EXTRACT Start Marker

Northern Ireland's lifetime ban on gay men donating blood is to end.

Stormont Health Minister Michelle O'Neill announced the decision on a visit to an LGBT advocacy organisation in Belfast.

A similar ban was lifted in England, Scotland and Wales in 2011 and replaced with rules that allowed gay men to give blood 12 months after their last sexual encounter with another man.

The lifetime ban had been retained in Northern Ireland by successive Democratic Unionist health ministers.

Ms O'Neill took over the health portfolio last week in the wake of the Assembly election and the decision on the blood ban is the first major announcement of her tenure.

It is understood the change will not be opposed by her DUP colleagues in the powersharing administration.

The one-year deferral system operated in the rest of the UK is now set to become law in Northern Ireland.

Ms O'Neill said substantial new evidence showed the risk of contracting HIV from donated blood is lower with a one-year deferral than with a lifetime ban.

"My first responsibility in this matter is patient safety," she said

"Evidence from across the UK has provided assurance that the risk is lower with a one-year deferral.

EXTRACT End Marker
PROVIDED DATA Start Marker

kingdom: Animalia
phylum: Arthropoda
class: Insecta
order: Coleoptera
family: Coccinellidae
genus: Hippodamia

PROVIDED DATA End Marker

▶ ACTIVITY A:
Please duplicate the passage of the blood donation article starting at "A similar ban" and ending at "the powersharing administration.".
▶ ACTIVITY B:
According to the blood donation article, who kept the lifetime ban in place in Northern Ireland?

▶ WRITTEN REPLY A:
A similar ban was lifted in England, Scotland and Wales in 2011 and replaced with rules that allowed gay men to give blood 12 months after their last sexual encounter with another man.

The lifetime ban had been retained in Northern Ireland by successive Democratic Unionist health ministers.

Ms O'Neill took over the health portfolio last week in the wake of the Assembly election and the decision on the blood ban is the first major announcement of her tenure.

It is understood the change will not be opposed by her DUP colleagues in the powersharing administration.

▶ WRITTEN REPLY B:
Successive Democratic Unionist health ministers.